Keypoint text descriptions
____
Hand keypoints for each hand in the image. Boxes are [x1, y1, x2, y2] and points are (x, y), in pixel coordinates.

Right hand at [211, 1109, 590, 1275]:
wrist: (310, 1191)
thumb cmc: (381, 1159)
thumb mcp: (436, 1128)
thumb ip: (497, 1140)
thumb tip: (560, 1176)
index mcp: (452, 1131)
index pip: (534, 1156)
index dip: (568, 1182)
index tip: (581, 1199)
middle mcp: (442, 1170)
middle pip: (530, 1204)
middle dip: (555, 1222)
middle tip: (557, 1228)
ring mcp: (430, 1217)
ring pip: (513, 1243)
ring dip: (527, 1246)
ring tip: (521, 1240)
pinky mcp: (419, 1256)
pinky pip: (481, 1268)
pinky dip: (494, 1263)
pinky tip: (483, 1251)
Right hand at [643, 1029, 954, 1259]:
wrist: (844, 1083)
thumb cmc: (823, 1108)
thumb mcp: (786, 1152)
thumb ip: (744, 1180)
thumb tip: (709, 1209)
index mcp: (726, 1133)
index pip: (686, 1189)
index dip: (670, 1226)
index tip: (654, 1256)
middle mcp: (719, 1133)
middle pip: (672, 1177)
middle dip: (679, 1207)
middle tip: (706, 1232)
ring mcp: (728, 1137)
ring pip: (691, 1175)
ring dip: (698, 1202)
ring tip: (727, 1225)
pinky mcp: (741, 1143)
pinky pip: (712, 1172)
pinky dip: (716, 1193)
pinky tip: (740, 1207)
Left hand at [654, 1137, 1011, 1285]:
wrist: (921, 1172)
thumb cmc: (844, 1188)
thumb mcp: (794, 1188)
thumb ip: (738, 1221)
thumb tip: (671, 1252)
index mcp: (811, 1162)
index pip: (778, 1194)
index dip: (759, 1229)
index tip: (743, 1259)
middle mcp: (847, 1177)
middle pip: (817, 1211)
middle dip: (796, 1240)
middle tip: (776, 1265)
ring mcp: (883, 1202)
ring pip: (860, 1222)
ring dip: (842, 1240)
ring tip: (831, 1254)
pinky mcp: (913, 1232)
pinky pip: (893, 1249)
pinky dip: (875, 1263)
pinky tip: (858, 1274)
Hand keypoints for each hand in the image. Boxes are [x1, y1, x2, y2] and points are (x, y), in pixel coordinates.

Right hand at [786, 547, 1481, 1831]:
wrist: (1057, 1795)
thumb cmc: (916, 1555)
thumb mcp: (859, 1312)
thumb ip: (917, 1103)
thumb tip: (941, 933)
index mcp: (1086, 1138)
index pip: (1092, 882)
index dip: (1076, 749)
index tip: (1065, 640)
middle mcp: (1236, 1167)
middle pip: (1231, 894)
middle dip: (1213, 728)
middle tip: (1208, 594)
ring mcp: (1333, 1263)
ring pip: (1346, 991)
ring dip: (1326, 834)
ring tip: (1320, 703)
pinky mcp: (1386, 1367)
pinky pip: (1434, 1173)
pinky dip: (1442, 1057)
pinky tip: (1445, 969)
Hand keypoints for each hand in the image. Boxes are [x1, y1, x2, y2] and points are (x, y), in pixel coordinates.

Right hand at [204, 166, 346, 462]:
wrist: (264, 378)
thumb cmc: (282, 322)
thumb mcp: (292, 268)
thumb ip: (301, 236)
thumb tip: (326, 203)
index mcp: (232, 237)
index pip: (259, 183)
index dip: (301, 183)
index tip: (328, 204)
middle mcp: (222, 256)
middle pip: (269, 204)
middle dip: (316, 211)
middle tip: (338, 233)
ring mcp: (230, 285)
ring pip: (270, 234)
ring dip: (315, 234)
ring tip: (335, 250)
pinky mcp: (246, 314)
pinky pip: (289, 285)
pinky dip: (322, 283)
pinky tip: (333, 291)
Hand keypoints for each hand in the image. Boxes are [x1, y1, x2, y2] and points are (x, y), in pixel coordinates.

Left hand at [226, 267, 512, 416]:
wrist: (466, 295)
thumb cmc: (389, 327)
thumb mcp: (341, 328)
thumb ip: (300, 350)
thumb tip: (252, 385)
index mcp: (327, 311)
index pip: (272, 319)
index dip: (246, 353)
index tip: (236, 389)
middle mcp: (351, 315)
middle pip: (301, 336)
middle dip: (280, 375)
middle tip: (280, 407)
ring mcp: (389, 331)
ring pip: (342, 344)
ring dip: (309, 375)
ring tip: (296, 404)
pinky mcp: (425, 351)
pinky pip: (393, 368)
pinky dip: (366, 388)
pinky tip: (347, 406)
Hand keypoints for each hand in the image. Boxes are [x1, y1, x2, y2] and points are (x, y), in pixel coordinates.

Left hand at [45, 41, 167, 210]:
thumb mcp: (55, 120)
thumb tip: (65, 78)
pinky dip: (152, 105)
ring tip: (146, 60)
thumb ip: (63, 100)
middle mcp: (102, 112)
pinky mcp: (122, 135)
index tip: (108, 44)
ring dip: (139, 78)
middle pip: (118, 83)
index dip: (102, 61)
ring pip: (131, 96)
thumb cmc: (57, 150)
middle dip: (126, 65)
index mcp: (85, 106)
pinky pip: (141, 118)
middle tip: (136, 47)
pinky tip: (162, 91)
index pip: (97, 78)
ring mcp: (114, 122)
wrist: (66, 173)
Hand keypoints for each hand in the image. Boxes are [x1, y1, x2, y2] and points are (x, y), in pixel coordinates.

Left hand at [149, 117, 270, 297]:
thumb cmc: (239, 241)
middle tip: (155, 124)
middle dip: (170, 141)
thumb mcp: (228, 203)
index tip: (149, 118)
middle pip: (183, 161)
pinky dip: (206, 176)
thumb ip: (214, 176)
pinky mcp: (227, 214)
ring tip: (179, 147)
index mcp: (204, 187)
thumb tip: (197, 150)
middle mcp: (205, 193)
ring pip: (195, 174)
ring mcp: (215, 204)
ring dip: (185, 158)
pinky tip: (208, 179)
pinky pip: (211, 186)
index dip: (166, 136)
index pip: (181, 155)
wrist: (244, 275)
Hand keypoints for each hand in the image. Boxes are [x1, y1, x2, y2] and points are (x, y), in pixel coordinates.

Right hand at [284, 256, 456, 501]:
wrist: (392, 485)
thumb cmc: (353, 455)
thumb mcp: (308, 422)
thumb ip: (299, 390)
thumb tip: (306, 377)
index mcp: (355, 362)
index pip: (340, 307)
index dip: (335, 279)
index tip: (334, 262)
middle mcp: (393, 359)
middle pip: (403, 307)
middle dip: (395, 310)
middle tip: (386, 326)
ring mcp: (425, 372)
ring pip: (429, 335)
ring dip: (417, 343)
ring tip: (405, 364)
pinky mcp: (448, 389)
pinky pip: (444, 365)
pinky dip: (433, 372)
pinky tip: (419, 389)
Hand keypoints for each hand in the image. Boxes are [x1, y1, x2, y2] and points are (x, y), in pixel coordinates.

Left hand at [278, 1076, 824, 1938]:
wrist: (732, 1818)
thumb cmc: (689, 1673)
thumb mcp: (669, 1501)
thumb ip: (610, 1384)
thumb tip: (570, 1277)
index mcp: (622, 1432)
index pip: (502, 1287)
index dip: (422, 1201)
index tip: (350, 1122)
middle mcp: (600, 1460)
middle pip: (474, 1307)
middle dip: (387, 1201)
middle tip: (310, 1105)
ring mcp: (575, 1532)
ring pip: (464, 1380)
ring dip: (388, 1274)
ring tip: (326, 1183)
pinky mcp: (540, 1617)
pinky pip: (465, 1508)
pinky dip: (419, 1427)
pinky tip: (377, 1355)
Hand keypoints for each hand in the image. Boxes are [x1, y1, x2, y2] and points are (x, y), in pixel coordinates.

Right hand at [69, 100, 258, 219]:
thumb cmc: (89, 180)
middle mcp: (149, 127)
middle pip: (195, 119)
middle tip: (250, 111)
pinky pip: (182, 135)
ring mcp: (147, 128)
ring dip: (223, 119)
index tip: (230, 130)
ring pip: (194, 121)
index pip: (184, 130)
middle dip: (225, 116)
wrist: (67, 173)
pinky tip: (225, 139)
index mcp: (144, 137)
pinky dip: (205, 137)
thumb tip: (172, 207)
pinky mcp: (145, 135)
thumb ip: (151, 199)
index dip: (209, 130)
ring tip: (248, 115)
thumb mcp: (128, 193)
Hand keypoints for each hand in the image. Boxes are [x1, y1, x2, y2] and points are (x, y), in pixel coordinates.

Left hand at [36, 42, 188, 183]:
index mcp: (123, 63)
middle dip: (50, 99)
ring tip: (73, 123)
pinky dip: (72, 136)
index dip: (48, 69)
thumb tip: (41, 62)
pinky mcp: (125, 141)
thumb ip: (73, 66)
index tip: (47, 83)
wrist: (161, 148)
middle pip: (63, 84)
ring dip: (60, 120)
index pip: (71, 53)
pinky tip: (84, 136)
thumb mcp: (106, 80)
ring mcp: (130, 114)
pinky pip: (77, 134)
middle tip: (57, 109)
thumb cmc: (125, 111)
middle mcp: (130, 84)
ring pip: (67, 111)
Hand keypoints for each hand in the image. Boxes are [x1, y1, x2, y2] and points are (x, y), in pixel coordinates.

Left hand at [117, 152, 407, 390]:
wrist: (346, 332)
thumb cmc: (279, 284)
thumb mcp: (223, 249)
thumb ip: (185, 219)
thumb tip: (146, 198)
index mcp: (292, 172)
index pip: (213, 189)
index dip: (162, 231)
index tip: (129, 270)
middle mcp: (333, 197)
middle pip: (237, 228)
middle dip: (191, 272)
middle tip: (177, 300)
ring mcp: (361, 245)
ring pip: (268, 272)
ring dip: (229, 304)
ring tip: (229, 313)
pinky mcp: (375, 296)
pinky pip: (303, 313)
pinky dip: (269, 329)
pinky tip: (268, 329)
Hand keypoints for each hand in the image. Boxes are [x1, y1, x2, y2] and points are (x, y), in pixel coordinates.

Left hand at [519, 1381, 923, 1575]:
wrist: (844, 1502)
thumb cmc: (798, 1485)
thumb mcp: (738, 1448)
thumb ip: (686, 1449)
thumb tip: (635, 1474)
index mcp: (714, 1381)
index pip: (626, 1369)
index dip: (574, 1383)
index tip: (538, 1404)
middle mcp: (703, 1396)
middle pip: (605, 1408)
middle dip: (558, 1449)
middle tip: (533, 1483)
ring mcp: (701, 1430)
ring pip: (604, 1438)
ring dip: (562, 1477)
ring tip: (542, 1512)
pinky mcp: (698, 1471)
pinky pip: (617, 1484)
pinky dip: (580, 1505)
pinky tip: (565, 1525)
____
**EXERCISE BRIEF**
Starting from the first line of the records above, retype each line exactly up to and including the one that contains "index pip: (686, 1189)", and nothing more.

**WRITTEN RESPONSE**
Hand keypoints for each hand in the image. Boxes are [x1, y1, x2, y2] and points are (x, y), in pixel coordinates.

Right hand at [211, 1109, 590, 1275]:
wrist: (310, 1191)
thumb cmc: (381, 1159)
thumb mcp: (436, 1128)
thumb ip: (497, 1140)
thumb tip: (560, 1176)
index mcp: (452, 1131)
index pip: (534, 1156)
index dip: (568, 1182)
index tip: (581, 1199)
middle mcp: (442, 1170)
middle pip: (530, 1204)
middle dip: (555, 1222)
middle tip: (557, 1228)
ring mcp: (430, 1217)
ring pip: (513, 1243)
ring dip: (527, 1246)
ring tip: (521, 1240)
pinky mcp: (419, 1256)
pinky pip: (481, 1268)
pinky dip: (494, 1263)
pinky tip: (483, 1251)
Right hand at [643, 1029, 954, 1259]:
wrist: (844, 1083)
thumb cmc: (823, 1108)
thumb mcp: (786, 1152)
thumb ip: (744, 1180)
thumb tip: (709, 1209)
index mcp: (726, 1133)
index pip: (686, 1189)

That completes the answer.